Data for this task:

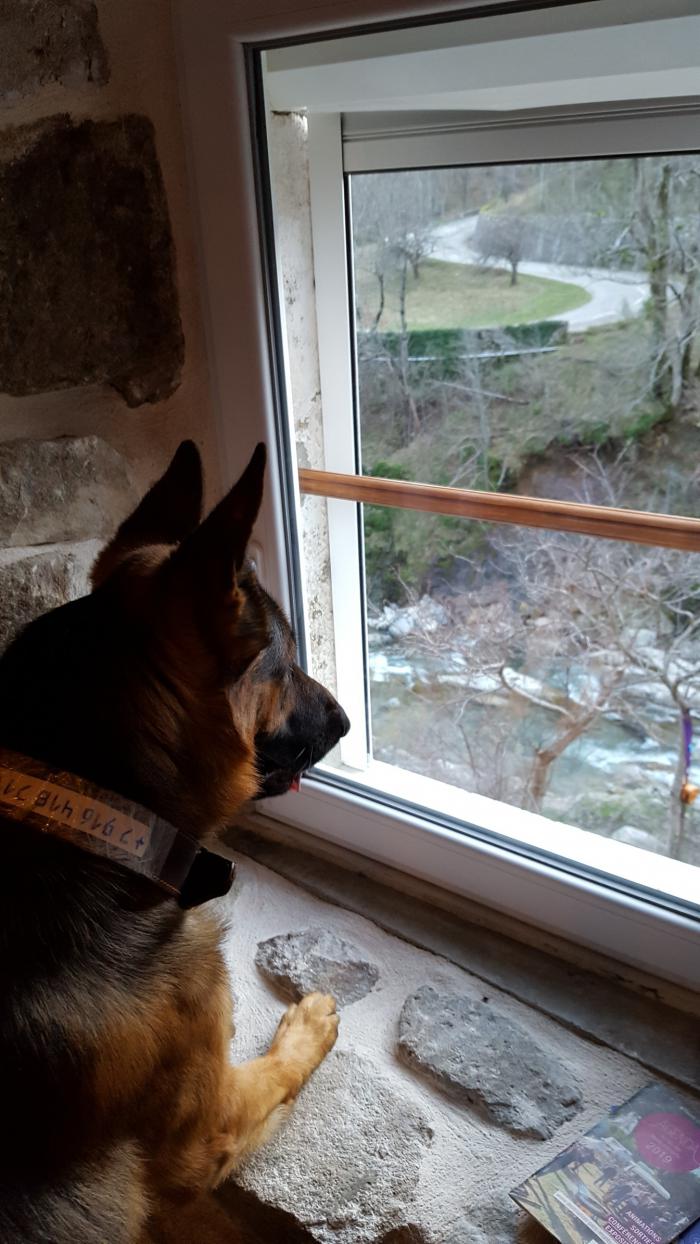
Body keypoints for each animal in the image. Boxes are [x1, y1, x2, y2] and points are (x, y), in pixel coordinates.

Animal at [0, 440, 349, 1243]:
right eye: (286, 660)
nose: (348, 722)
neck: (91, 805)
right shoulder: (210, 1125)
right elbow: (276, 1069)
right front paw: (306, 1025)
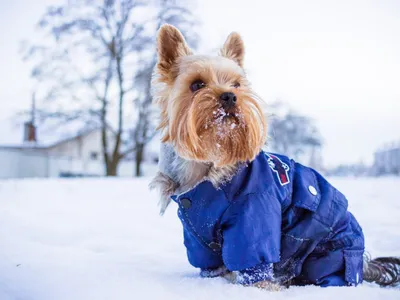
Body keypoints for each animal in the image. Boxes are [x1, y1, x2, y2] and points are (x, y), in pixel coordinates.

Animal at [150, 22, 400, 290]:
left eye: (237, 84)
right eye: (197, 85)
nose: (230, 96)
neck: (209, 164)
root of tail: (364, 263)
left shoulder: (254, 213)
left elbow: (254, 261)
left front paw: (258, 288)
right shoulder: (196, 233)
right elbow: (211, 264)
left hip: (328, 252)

---

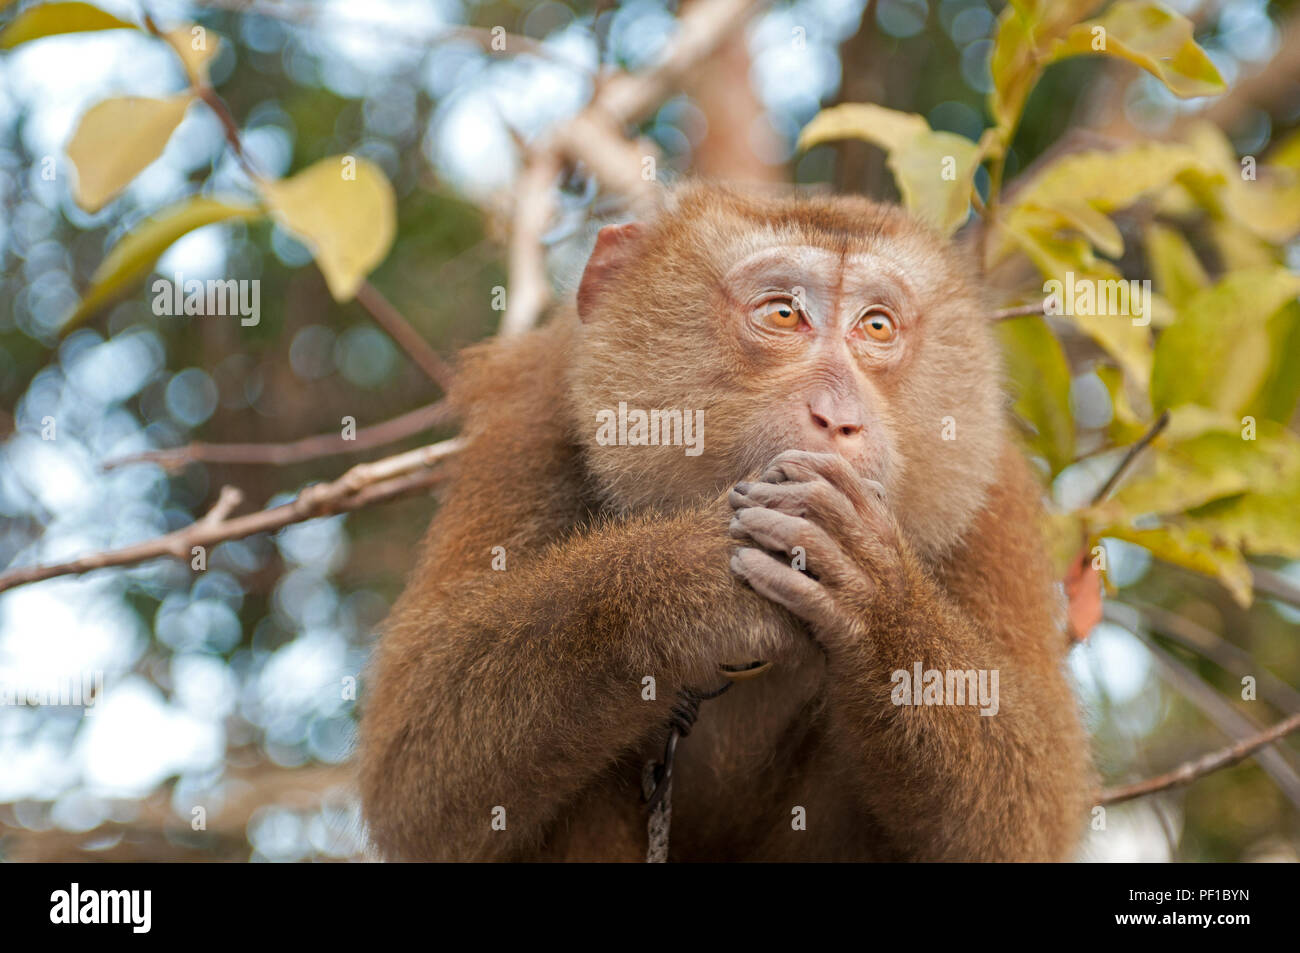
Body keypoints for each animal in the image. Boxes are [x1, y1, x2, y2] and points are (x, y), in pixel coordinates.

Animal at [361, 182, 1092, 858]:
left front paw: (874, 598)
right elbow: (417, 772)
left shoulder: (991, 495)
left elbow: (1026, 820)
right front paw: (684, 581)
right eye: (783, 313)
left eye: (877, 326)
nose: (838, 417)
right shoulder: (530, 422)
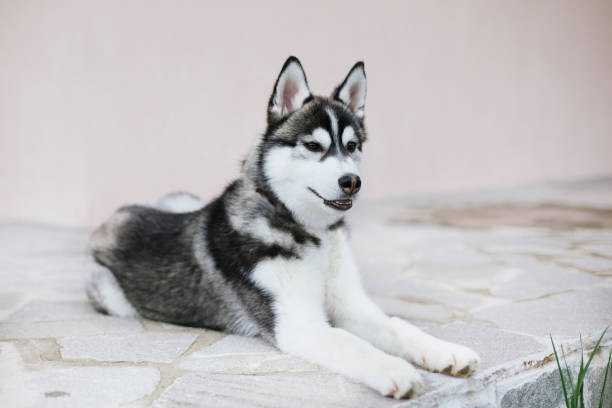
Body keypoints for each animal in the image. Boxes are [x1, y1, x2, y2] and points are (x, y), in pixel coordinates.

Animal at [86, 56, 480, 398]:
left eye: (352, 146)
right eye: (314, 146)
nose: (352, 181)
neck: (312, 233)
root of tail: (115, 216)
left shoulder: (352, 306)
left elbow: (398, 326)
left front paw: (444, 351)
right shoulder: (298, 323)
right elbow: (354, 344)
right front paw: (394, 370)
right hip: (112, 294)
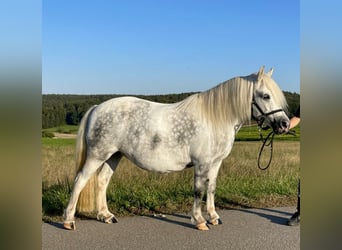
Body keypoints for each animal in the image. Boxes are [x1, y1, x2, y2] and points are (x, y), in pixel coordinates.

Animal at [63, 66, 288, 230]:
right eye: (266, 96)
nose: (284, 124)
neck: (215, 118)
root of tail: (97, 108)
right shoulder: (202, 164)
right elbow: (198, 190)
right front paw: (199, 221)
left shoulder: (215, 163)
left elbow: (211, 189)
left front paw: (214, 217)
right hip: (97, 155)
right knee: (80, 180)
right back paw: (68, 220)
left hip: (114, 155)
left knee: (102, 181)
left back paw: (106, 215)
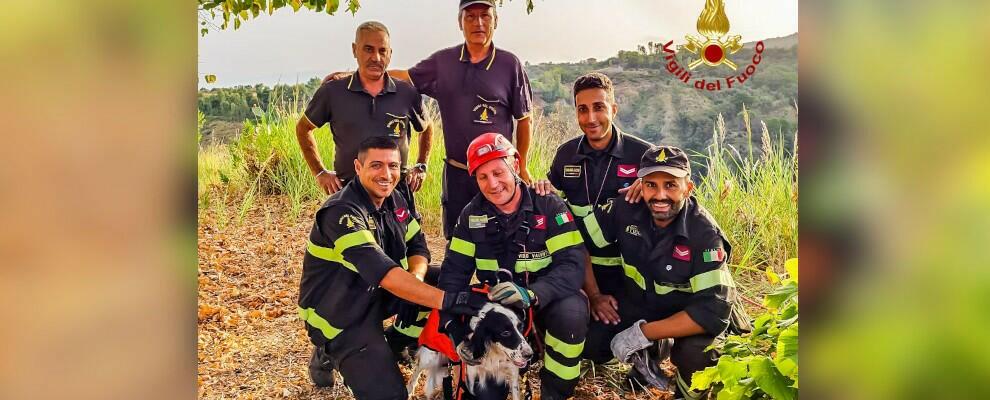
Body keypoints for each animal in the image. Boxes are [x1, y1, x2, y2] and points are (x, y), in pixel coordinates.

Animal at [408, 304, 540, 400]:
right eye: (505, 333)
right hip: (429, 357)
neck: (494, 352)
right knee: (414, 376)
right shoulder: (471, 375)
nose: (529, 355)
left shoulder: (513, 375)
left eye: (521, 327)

Instructions for the task:
Print exactly the lines above that run from the one with "right hip: (112, 294)" to the one with "left eye: (521, 327)", both included. No pictures.

Response to the exercise:
right hip: (112, 294)
Body keypoints for each animal in the image. Boxes are [x1, y1, x2, y2] and points are (x, y), in pixel coordinates.

Animal at [63, 66, 288, 230]:
right eye: (266, 96)
nose: (284, 124)
neck: (215, 118)
root of tail: (97, 108)
right shoulder: (202, 164)
right elbow: (198, 190)
right front paw: (199, 221)
left shoulder: (215, 163)
left elbow: (211, 189)
left front paw: (214, 217)
right hip: (97, 155)
right knee: (80, 180)
right back paw: (68, 220)
left hip: (114, 155)
left knee: (102, 181)
left back paw: (106, 215)
Body keypoints for each animal in the image. Boxes are [x1, y1, x2, y2] and points are (x, y), in pixel coordinates.

Animal at [408, 304, 540, 400]:
right eye: (505, 333)
right hip: (429, 357)
neck: (494, 352)
right knee: (414, 376)
right shoulder: (471, 375)
nose: (529, 355)
left shoulder: (513, 375)
left eye: (521, 327)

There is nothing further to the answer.